- Leader: Modesto González
- Founded: 5 November 2016
- Preceded by: Andalusian Party
- Headquarters: El Puerto de Santa María
- Youth wing: Andalucista Youth
- Ideology: Andalusian nationalism Progressivism Left-wing nationalism Federalism
- Political position: Left-wing
- European affiliation: European Free Alliance
- Congress of Deputies: 0 / 350
- Senate: 0 / 266
- European Parliament: 0 / 61
- Parliament of Andalusia: 0 / 109
- Mayors: 8 / 786
- Local seats: 104 / 9,067

Website
- andaluciaporsi.com

= Andalucía por Sí =

Andalucía por Sí ("Andalusia by Itself", A×Sí) is an Andalusian nationalist political party founded in 2016 as a successor to the former Andalusian Party. Its results in regional and general elections have been mostly residual, but it holds more than 100 local councilors and several mayorships.

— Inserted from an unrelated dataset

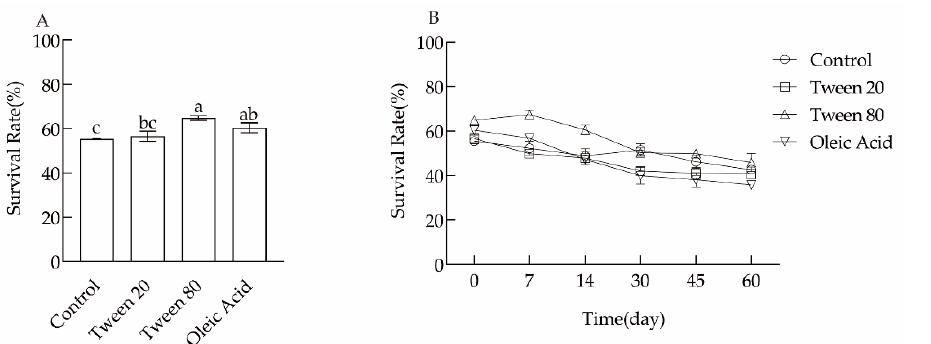
Figure 2. Effects of exogenous fatty acids on the lyophilization survival rate ( A ) and storage of L. plantarum ( B ). Different letters indicate significant differences ( p < 0.05).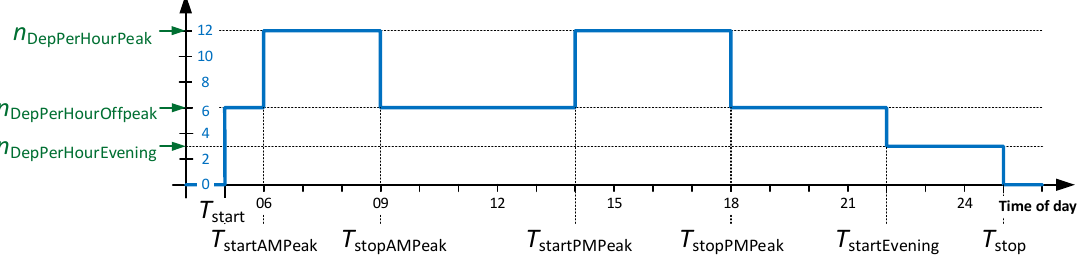
Figure 2. The generic way of describing the timetable which is used in the TCO model.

After the dissolution of the Andalusian Party, Andalusianism lacked a strong party of reference. In February 2016 the platform "Andalucía × Sí" was created, and as a prelude to the party a manifesto called "28 de febrero" was signed by personalities such as Javier Aroca or José Chamizo. In November 2016, in a constituent congress with more than 400 attendees, many of them former activists of the AP. He defined himself as a federalist and left-wing activist, wanting to distance himself from the extinct AP and its errors. During the crisis of the coronavirus disease pandemic in 2020, he proposed, in the town halls where he had municipal representation, to fly the flags of the European Union at half-mast due to the lack of solidarity to help Spain.

== Program ==
In its political programme, it defends various issues, from the breaking down of the digital divide in the rural world, to the sustainable development of the economy, or a boost for R&D&I policy in Andalusia. It calls for a new agrarian reform in which the interests of productivity take precedence over those of large landowners. It redefines a new historical debt of the State with Andalusia that exceeds 9 billion euros. Likewise, A×Sí proposes a renegotiation with the Ministry of Defence for the lease of land used for military purposes. It also proposes a constitutional reform that recognises Andalusia as a historic nation and the Spanish Roma people in the Spanish Constitution as a community.